We achieved quite a lot in the farm field even if I do say so myself and built several buildings including pig sties, calf shed, chicken rearing house and store, hay barn and the glass house in the garden. The boys did a marvelous job and were justly proud of their efforts. We reared a selection of animals to give a varied interest to members and bought and sold as well.

In the poultry section we bred and reared chickens and turkeys. Nearing Christmas time boys were involved in plucking and dressing chickens and turkeys, getting covered in feathers and looking like snow men. Some of the birds were used for the Annual Harvest Home Dinners and members were able to purchase at a nominal price and take home one for their Christmas Dinner tables. One year we had a pig killed and smoked so members were able to take home a piece of ham.

In the garden boys tended the vegetables which were eaten and enjoyed at our Harvest Home Dinners as well as sold during term time to the kitchen for chef to cook for school meals. We also experimented with various fodder crops for the animals to supplement our hay crop.

Harvest Home Dinners held annually were great occasions and started on the 26th November 1951. All members of the club attended together with staff and friends connected with the club. A guest speaker was chosen from either the Education Department or someone from the farming community.

Members of the YFC were also proud achievers of many awards and trophies, some of which were won over several consecutive years. Awards were not only won for farming activities but Public Speaking came into it as well, as we were not out to rear farmers but to give members a solid basis for their lives after their school days.

A few incidents came to me concerning the animals but not directly connected with the club. One was during a school holiday period when the cows got out and roamed down to the canal where the bank was very steep. One of the domestic staff fellows helped me get them back and we thought the only way we could do it was to cut the wire fence on the other side of the canal and drive them around to cross at a more accessible place.

While we were busy with our wire cutters Mrs. Blowers came along shaking a tin of cow pellets which she had seen the boys do and to our amazement the cows scrambled up the bank and followed her. It was difficult for her to go very fast with a child in one arm and the tin of pellets in the other not to mention the muddy ground. She managed to reach the cow shed and gave a sigh of relief when the cows went inside and she quickly shut the door.

Another funny thing I can recall to do with the YFC animals was one day when I was teaching a class in the workshop I heard squawking outside. On running out to see what all the fuss was about, I saw my youngest daughter, Carol, holding a gosling up by its neck and holding and stroking its head, with the rest of the body dangling in mid air!!

Another unfortunate incident comes to mind when a boy misunderstood my instructions and put an oil stove in the chick rearing hut to keep them warm and the whole lot caught fire. I forgive you if the boy concerned reads this!! I purposely haven't mentioned boys by name as there were so many in the club and unfortunately my memory for names was not my best point and it certainly hasn't improved with age.
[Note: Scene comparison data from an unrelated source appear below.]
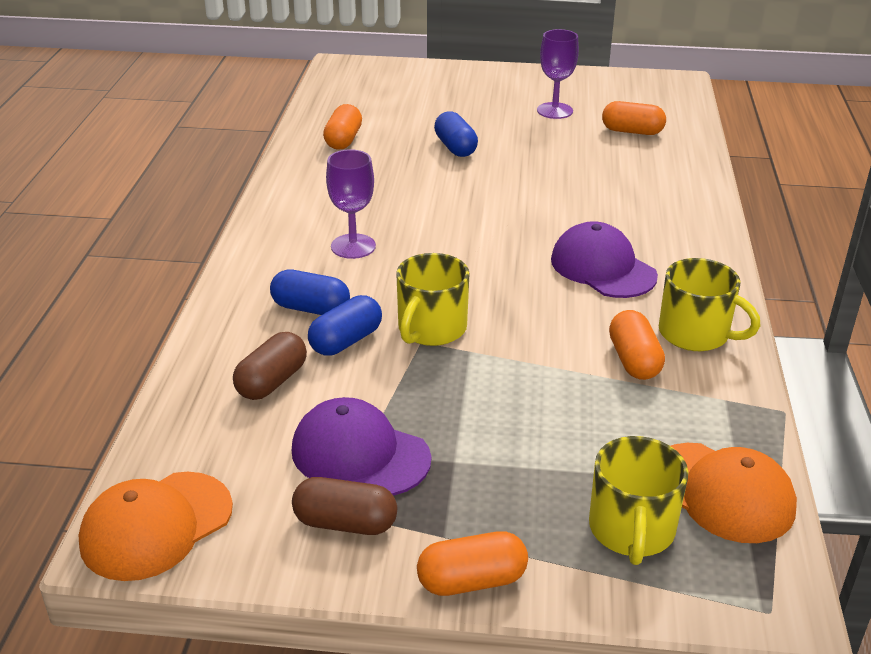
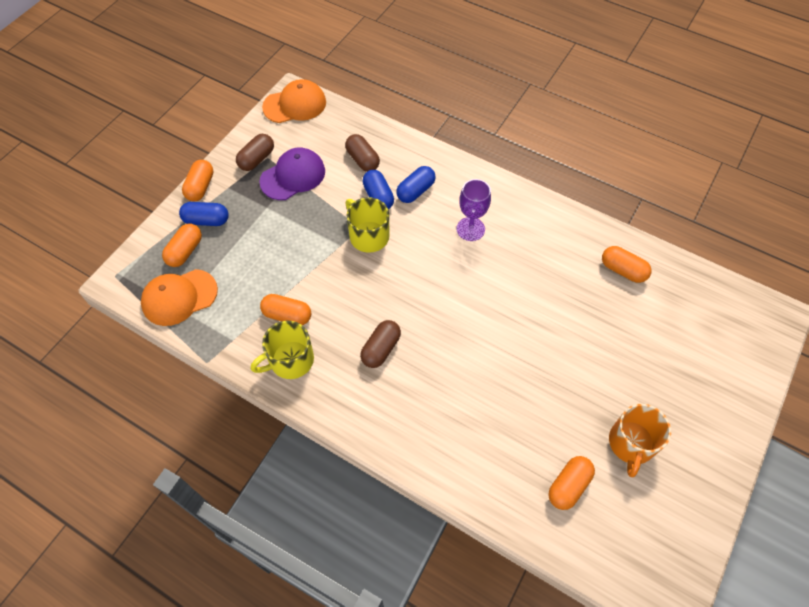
camera: 115 degrees right, 25 degrees up
orange cap [78,472,233,581] -> orange cap turned 90 degrees clockwise [262,79,326,123]
blue capsule [434,111,478,157] -> blue capsule moved to [179,202,229,226]
purple goblet [537,29,579,119] -> orange mug [609,404,671,477]
purple cap [551,221,658,298] -> brown capsule [360,320,401,368]
yellow mug [589,436,688,565] -> orange capsule [162,224,202,267]

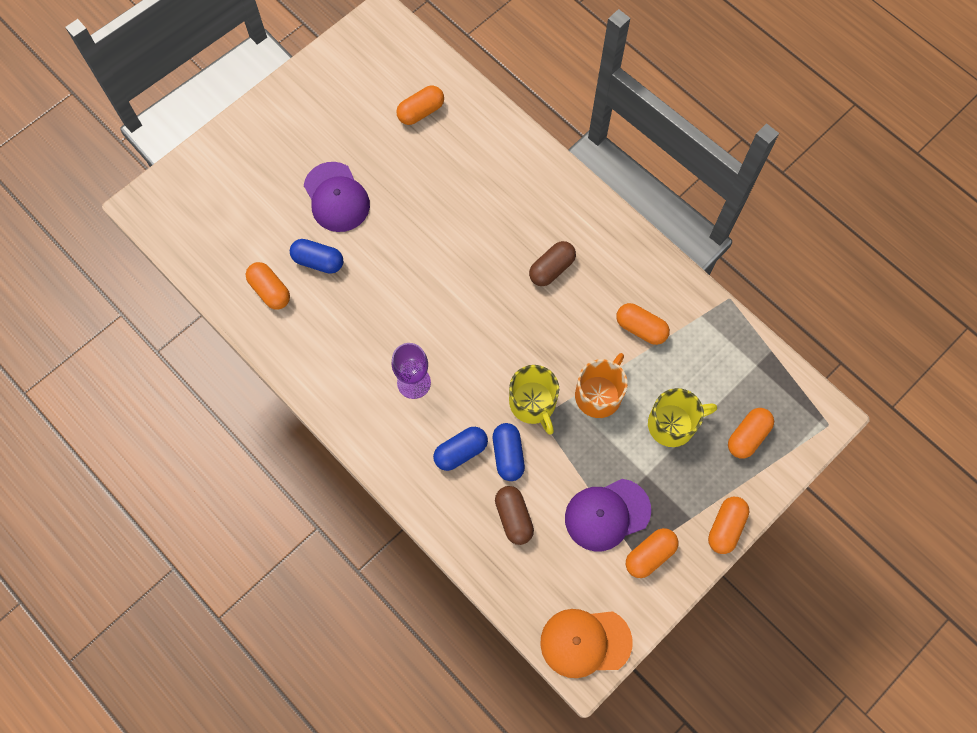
camera: 165 degrees left, 10 degrees up
orange cap [141,269,218,326] -> none
blue capsule [179,202,229,226] -> blue capsule moved to [290,239,343,274]
brown capsule [236,134,274,171] -> orange capsule [626,528,679,578]
yellow mug [251,321,314,379] -> yellow mug moved to [648,388,717,447]
orange mug [609,404,671,477] -> orange mug moved to [575,353,628,418]
none -> purple cap [304,162,370,232]

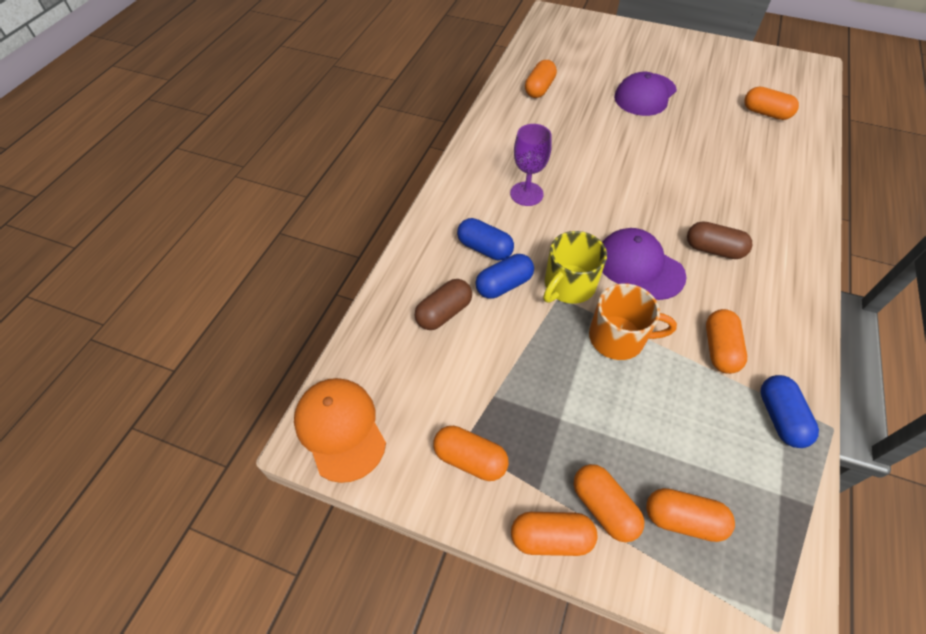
camera: 65 degrees right, 15 degrees down
blue capsule [290,239,343,274] -> blue capsule moved to [760,375,819,448]
purple cap [565,479,651,551] -> purple cap moved to [602,228,686,300]
yellow mug [648,388,717,447] -> none
none -> orange capsule [574,464,644,542]

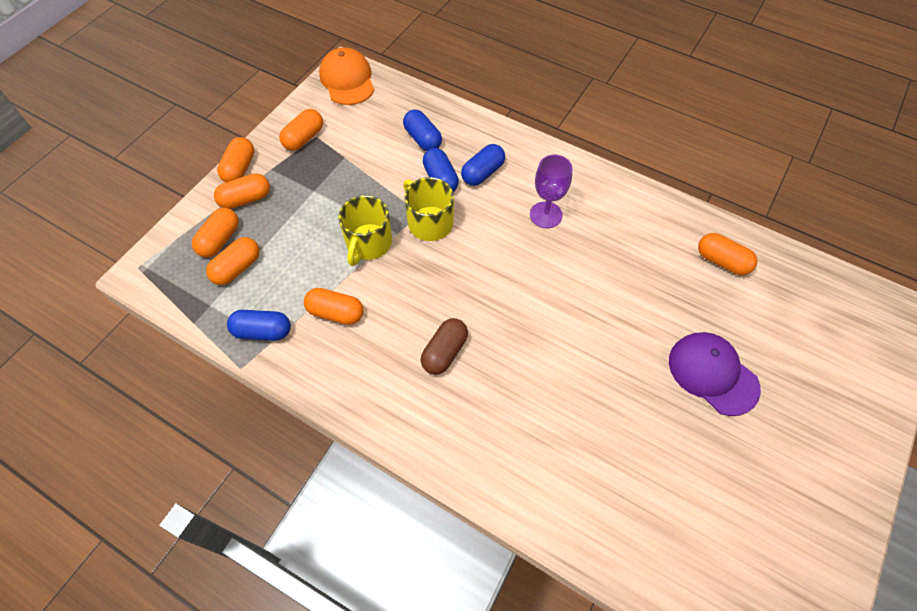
camera: 100 degrees right, 5 degrees up
orange cap [294,378,386,483] -> orange cap turned 90 degrees counterclockwise [319,47,374,105]
brown capsule [415,279,472,330] -> blue capsule [403,109,442,151]
orange mug [589,283,677,360] -> yellow mug [338,195,392,266]
purple cap [602,228,686,300] -> none
orange capsule [744,86,799,120] -> orange capsule moved to [206,237,260,285]

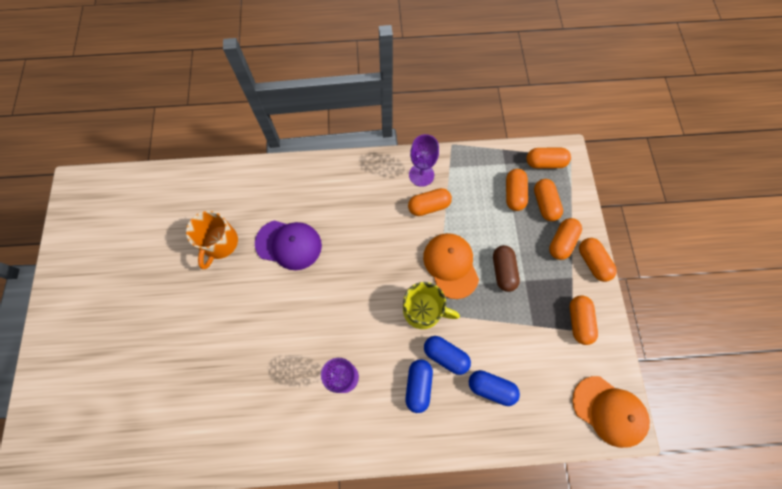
camera: 145 degrees right, 10 degrees up
blue capsule [227,310,291,341] -> none
yellow mug [338,195,392,266] -> orange cap [423,233,479,299]
brown capsule [421,318,468,375] -> brown capsule moved to [493,245,520,292]
purple cap [669,332,761,416] -> purple cap moved to [255,221,322,270]
orange capsule [698,233,757,275] -> orange capsule moved to [526,148,571,168]
none -> orange mug [186,211,238,269]
none -> purple goblet [409,134,439,187]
Also you were all wonderful groups to work with year after year and I would hate to miss anyone out. I feel very fortunate in teaching at Elmbridge School and I enjoyed my time there immensely. I always felt I had the best of both worlds being interested in craft work and farming not to mention the extremely capable and intelligent boys who attended there.

I hope I helped to develop your lives and steer you in the right direction after you left school. I thank you all for helping me along life's path and making my time at Elmbridge School so important to me.

Good luck to everyone. Hope to hear from you soon.

B.Blowers

I would like to thank Mr., Mrs.Blowers and their daughter Anne for the effort they put into

writing these memories down for us. I hope they can be prevailed upon to keep on writing for us.